Abstract

Recently, it became more evident that skin is a target for neuroendocrine signals. (1) To evaluate the relationship between tumour aggressiveness and hypercalcaemia in patients with non-melanoma skin cancer; (2) to identify clinical, functional, biological alterations caused by this setting; (3) calcium redistribution from extracellular fluids to intracellular compartments; (4) to describe several molecular aspects of hypercalcaemia development. This study was conducted between January 2000 and May 2009 in Dermatoveneorological Center, Bucharest. From the 1232 cases that were investigated, there were 32 patients with keratoachantoma, 468 patients with basal cell carcinoma, 412 patients with squamous cell carcinoma and 320 healthy volunteers. All the patients were screened by clinical and paraclinical examinations (haematology, biochemistry, immunology). After biochemical confirmation of hypercalcaemia, patients had endocrine tests, electrocardiography and imagistic approaches. Total serum calcium was measured in extracellular fluids (serum, urine) by spectrophotometric methods. Ionized calcium was calculated depending on total serum calcium and total proteins. Corrected serum total calcium (cTCa) levels were calculated using albumin and total serum calcium levels. In tumour tissues and intact skin, calcium was assayed by physical methods of analysis: Instrumental Neutron Activation Analysis (INAA), Proton-Induced X-ray Emission (PIXE).
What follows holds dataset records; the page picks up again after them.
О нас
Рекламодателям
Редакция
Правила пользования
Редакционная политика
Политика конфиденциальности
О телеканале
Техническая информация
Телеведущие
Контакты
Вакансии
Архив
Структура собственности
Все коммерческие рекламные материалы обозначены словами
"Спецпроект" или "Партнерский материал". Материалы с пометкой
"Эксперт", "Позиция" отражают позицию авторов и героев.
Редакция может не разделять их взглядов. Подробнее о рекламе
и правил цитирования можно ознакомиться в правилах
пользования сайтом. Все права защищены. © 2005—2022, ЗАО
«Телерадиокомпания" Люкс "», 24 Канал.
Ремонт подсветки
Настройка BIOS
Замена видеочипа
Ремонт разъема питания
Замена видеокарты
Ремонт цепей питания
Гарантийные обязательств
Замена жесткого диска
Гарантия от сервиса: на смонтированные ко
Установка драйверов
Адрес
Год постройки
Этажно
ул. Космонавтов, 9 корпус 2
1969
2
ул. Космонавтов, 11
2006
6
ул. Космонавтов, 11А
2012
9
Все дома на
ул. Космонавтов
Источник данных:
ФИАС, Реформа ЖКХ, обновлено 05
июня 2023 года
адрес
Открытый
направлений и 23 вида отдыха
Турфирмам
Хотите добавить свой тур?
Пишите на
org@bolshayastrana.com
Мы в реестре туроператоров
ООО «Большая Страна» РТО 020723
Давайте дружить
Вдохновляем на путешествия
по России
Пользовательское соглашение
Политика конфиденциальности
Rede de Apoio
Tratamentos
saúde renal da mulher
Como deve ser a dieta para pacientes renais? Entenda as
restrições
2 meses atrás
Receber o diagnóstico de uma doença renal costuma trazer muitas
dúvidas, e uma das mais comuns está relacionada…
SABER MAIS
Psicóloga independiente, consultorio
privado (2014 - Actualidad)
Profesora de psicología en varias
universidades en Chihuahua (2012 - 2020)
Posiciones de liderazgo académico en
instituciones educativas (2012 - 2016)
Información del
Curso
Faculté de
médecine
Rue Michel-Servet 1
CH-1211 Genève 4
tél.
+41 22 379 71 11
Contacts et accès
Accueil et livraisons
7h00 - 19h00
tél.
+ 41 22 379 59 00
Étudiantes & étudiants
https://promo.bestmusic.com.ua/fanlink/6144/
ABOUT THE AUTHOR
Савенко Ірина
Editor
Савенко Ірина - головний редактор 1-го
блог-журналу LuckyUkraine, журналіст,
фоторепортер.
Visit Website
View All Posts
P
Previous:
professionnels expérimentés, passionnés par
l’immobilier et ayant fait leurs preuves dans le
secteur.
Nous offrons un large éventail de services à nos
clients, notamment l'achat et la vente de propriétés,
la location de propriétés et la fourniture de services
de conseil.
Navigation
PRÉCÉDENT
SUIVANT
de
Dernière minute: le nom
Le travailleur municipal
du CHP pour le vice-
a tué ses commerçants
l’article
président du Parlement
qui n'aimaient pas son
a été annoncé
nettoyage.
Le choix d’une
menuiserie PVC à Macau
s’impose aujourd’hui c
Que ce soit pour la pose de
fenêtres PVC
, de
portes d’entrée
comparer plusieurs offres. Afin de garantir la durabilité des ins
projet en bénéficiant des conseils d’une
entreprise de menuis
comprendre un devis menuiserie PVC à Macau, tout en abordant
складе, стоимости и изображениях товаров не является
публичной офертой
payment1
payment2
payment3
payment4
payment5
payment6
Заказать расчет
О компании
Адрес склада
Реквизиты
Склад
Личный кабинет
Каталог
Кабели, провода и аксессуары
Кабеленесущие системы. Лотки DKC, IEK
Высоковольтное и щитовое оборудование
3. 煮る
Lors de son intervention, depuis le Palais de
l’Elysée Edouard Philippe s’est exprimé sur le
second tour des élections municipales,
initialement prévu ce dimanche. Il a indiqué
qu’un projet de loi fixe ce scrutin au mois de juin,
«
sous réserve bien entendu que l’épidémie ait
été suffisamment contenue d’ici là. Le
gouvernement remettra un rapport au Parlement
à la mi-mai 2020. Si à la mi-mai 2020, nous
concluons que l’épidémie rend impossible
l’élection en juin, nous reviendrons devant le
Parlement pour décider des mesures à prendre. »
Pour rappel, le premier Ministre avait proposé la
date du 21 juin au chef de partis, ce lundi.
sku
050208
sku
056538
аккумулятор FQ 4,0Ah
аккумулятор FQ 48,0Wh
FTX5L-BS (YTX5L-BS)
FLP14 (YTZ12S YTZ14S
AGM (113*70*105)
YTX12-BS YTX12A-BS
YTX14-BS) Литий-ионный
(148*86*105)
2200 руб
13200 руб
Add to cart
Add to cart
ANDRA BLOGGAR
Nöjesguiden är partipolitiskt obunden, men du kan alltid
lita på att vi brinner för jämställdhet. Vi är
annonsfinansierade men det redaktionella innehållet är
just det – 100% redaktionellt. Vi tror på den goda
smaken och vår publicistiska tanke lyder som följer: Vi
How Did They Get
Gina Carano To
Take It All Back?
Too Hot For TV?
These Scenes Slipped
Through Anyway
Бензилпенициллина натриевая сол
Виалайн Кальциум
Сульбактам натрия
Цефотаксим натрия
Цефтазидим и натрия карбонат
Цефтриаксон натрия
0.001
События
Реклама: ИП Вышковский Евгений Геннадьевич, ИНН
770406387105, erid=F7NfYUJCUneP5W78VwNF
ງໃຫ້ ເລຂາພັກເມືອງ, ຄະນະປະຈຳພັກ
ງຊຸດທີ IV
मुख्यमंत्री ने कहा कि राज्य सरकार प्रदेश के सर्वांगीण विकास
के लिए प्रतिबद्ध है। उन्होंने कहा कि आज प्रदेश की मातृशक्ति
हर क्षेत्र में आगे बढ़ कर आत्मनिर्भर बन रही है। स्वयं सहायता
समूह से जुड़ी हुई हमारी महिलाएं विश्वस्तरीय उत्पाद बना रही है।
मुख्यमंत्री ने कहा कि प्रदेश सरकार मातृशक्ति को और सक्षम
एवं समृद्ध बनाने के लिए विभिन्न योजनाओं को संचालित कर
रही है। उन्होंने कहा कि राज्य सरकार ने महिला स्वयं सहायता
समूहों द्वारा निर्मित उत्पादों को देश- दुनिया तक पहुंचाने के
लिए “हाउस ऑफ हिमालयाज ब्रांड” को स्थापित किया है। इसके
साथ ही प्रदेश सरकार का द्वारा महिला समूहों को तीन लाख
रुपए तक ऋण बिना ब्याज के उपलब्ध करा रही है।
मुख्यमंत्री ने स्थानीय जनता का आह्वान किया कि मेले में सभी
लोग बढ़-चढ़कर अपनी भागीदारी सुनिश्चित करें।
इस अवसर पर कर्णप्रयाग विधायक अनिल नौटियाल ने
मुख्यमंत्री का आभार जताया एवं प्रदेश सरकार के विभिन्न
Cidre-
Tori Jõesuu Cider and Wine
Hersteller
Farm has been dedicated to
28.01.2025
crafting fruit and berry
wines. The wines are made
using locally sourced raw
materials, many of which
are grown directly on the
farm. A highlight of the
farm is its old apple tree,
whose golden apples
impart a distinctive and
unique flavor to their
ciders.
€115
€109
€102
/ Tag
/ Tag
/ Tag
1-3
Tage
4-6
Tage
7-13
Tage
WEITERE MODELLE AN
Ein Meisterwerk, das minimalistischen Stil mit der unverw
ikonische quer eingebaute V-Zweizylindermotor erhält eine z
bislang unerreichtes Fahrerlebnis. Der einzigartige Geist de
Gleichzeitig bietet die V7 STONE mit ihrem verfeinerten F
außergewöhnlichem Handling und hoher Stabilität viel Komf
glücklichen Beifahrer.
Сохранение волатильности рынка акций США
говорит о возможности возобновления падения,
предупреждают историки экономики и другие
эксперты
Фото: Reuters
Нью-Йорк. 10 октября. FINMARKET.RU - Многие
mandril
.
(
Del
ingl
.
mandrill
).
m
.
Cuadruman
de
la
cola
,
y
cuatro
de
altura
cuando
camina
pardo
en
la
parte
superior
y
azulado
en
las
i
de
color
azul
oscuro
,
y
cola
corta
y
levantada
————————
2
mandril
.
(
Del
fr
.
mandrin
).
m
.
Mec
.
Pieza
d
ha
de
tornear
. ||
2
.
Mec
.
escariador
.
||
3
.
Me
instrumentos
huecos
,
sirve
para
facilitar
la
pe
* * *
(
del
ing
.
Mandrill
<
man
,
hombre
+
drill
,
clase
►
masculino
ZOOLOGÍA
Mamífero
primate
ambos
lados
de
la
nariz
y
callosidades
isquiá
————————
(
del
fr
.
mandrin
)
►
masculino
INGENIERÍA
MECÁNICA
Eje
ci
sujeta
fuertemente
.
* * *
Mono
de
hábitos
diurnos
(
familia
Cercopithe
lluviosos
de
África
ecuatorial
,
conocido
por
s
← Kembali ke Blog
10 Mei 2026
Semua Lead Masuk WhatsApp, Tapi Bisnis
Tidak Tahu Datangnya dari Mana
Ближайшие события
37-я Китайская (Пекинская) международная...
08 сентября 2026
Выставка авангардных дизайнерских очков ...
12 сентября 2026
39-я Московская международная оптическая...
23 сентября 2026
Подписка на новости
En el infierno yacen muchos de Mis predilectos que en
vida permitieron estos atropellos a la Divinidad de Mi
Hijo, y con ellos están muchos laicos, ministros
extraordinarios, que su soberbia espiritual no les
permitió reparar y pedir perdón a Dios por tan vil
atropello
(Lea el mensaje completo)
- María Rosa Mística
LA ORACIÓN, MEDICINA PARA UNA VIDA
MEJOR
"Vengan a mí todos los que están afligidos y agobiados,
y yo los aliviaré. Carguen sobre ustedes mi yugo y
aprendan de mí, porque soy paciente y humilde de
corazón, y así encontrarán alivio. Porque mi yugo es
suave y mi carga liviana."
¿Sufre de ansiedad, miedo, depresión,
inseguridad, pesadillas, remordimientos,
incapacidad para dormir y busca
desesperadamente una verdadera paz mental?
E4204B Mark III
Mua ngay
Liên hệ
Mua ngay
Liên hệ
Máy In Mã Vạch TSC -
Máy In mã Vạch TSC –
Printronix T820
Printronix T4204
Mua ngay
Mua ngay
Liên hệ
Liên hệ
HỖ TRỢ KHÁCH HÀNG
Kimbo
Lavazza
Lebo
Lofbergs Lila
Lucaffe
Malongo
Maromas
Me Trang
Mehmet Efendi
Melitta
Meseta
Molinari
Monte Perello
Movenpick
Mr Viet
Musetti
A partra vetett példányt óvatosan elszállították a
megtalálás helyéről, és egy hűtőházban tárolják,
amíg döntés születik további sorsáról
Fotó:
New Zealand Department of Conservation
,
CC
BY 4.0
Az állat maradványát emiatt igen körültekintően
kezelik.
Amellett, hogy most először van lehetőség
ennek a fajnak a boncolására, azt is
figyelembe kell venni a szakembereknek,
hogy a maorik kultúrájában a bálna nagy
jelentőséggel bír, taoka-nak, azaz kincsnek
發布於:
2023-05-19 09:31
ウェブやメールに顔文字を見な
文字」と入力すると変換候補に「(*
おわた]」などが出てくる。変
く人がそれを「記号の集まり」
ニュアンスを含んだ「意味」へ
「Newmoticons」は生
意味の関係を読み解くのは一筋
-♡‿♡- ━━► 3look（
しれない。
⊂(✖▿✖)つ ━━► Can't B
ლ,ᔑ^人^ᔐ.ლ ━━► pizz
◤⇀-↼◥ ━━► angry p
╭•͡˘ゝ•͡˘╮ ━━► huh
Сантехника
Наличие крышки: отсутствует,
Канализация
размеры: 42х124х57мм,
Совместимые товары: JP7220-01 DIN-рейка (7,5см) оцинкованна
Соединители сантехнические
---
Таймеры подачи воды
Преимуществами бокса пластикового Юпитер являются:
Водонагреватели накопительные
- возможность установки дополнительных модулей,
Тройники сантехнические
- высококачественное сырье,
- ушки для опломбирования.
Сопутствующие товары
Intact PTH was measured by ELISA. PTH-independent hypercalcaemia prevalence is low in SCC patients (1.21%). Hypercalcaemia manifestations are multiple including: digestive, renal, neuromuscular, and cardiovascular abnormalities. In these patients, intact PTH (iPTH) is normal, urinary calcium is decreased, serum albumin is reduced, and calcium concentration in tumour tissue is significantly increased compared to healthy tissue. PTH-independent hypercalcaemia has a low prevalence in SCC patients. Hypercalcaemia is correlated with susceptibility to develop metastases in SCC. A possible mechanism is PTHrp hypersecretion by malignant keratinocytes.